Collected data entries
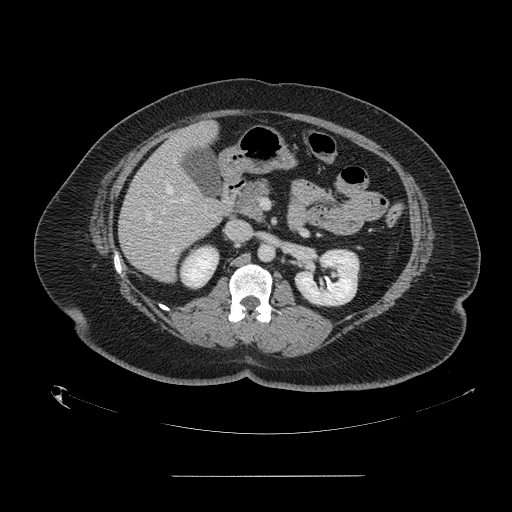
Contrast-enhanced abdominal CT, one axial slice. Slice 72 of 164 in the series (ordered by position). 120 kVp. Soft-tissue window (W 400 / L 40 HU). 2.5 mm slice thickness. 512 × 512 image matrix, field of view 495 × 495 mm. From the clinical record (not read from this slice): patient: male, age 61 years at operation; diagnosis: colorectal cancer liver metastases, imaged before liver resection; multiple liver metastases: yes; largest metastasis: 3.5 cm.
Annotated regions visible in this slice (expert manual segmentation):
- hepatic veins: bounding box (x1, y1, x2, y2) in pixels: (146, 185, 172, 221)
- liver: (119, 122, 229, 281)
- planned liver remnant (the part of the liver to remain after resection): (178, 122, 218, 150)
- portal vein (with intrahepatic branches): (182, 198, 185, 201)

● **ASSIGNMENT**
Write out the entries word for word. Skip the pictures.

● **ANSWER TO THIS EXERCISE**
Contrast-enhanced abdominal CT, one axial slice. Slice 72 of 164 in the series (ordered by position). 120 kVp. Soft-tissue window (W 400 / L 40 HU). 2.5 mm slice thickness. 512 × 512 image matrix, field of view 495 × 495 mm. From the clinical record (not read from this slice): patient: male, age 61 years at operation; diagnosis: colorectal cancer liver metastases, imaged before liver resection; multiple liver metastases: yes; largest metastasis: 3.5 cm.
Annotated regions visible in this slice (expert manual segmentation):
- hepatic veins: bounding box (x1, y1, x2, y2) in pixels: (146, 185, 172, 221)
- liver: (119, 122, 229, 281)
- planned liver remnant (the part of the liver to remain after resection): (178, 122, 218, 150)
- portal vein (with intrahepatic branches): (182, 198, 185, 201)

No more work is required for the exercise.